Configure Phoenix-Spark connector using Cloudera Manager

When using the Phoenix-Spark connector, you need the Spark connector JAR file. You can find this JAR file in the following location: /opt/cloudera/parcels/CDH/lib/phoenix_connectors

  1. Go to the Spark service.
  2. Click the Configuration tab.
  3. If you are using the HBase service on the same cluster, ensure that the HBase service is set as a dependent of the Spark service.

    Locate the HBase Service property and select the checkbox next to it.
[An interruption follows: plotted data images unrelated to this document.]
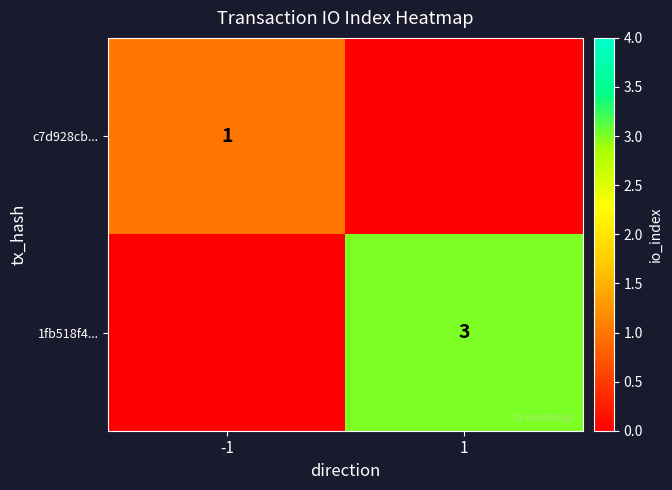

The value of 1fb518f4... at 1 is 3. True or false?

True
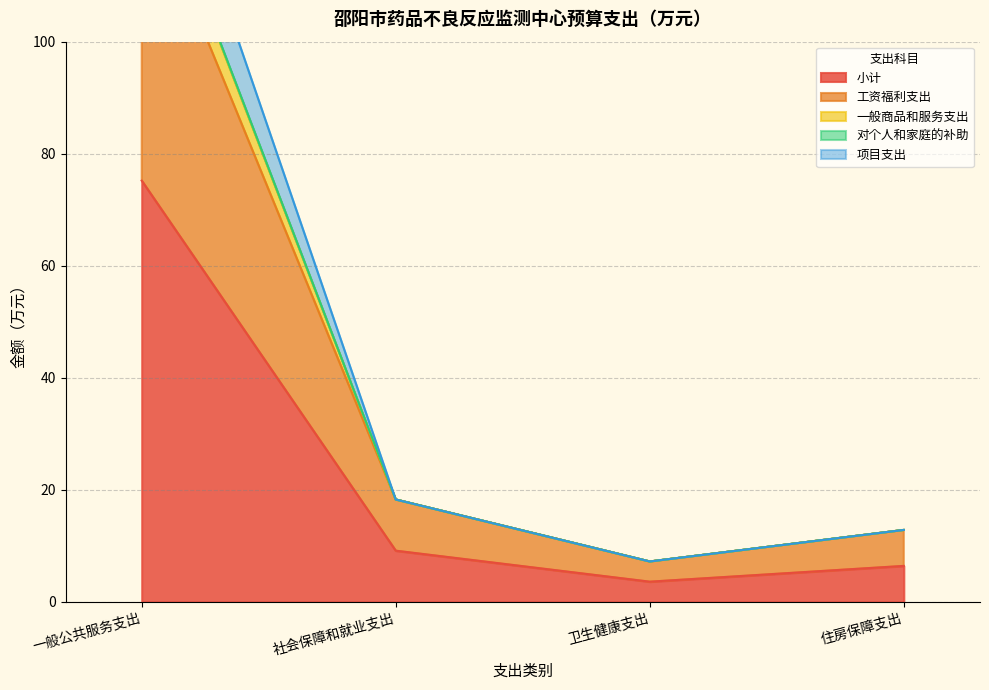

What is the average value of the 一般商品和服务支出 series?

47.2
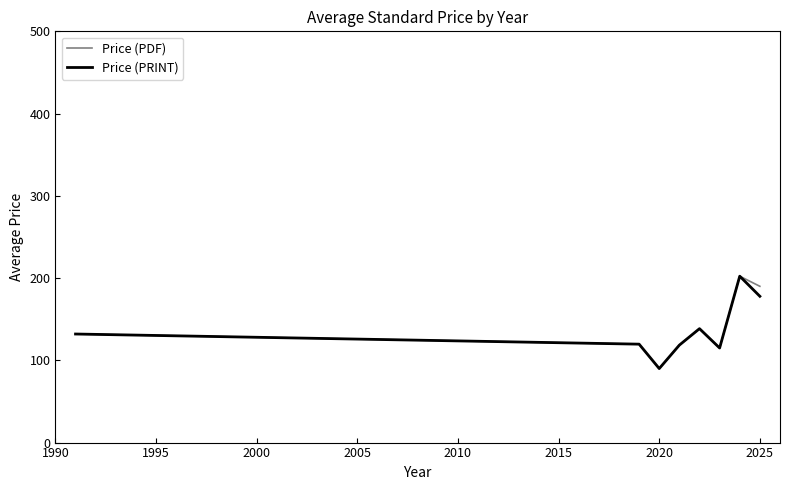

What is the highest value of the Price (PDF) series?

202.3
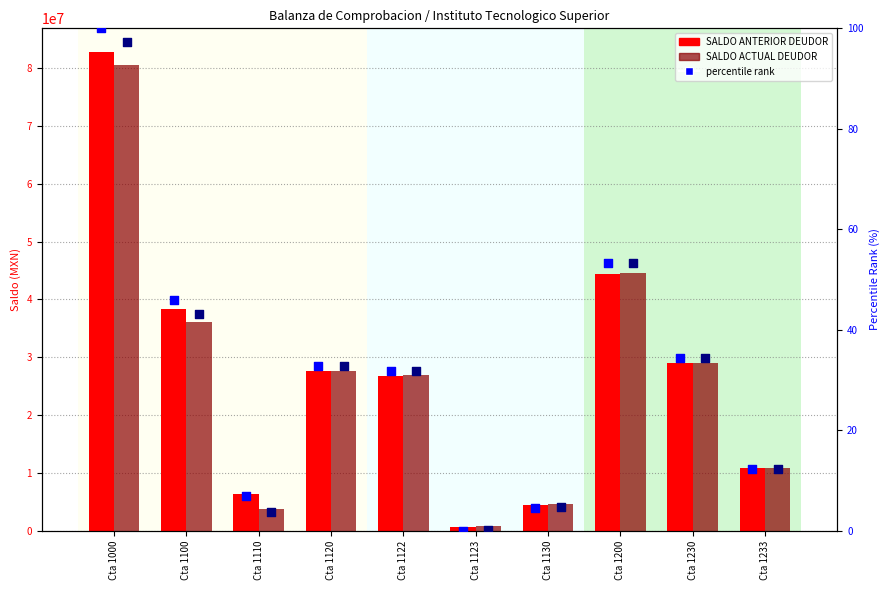

At how many categories does at least one series exceed 56696008?

1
  4. Select Scope > Gateway.
  5. Select Category > Advanced.
  6. Locate the Spark Client Advanced Configuration Snippet (Safety Valve) for spark-conf/spark-defaults.conf property or search for it by typing its name in the Search box.
  7. Add the following properties to ensure that all required Phoenix and HBase platform dependencies are available on the classpath for the Spark executors and drivers:

    Phoenix-Spark JARs:

    spark.executor.extraClassPath=/opt/cloudera/parcels/CDH/lib/phoenix_connectors/phoenix5-spark-[***VERSION***]-shaded.jar
    spark.driver.extraClassPath=/opt/cloudera/parcels/CDH/lib/phoenix_connectors/phoenix5-spark-[***VERSION***]-shaded.jar
  8. Enter a Reason for change, and then click Save Changes to commit the changes.
  9. Restart the role and service when Cloudera Manager prompts you to restart.
  • Before you can use Phoenix-Spark connector for your Spark applications, you must configure your Maven settings to have a repository that points to the repository at https://repository.cloudera.com/artifactory/public/org/apache/phoenix/phoenix5-spark/ and use the dependency:
    <dependency>
       <groupId>org.apache.phoenix</groupId>
       <artifactId>phoenix5-spark</artifactId>
       <version>[***VERSION EXAMPLE: 6.0.0.7.1.6.0-297***]</version>
       <scope>provided</scope>
    </dependency>
  • Enable your IDE by adding the following dependency to your build:
    <dependency>
        <groupId>org.apache.phoenix</groupId>
        <artifactId>phoenix5-spark</artifactId>
        <version>[***VERSION EXAMPLE: 6.0.0.7.1.6.0-297***]</version>
        <scope>provided</scope>
    </dependency>
  • Build a Spark application using the Phoenix-Spark connector with the dependencies that are present in the connector.
  • Build a Spark application using the dependencies that you provide when you run your application. Use the --jars /opt/cloudera/parcels/CDH/lib/phoenix_connectors/phoenix5-spark-[***VERSION***]-shaded.jar parameter when running the spark-submit command.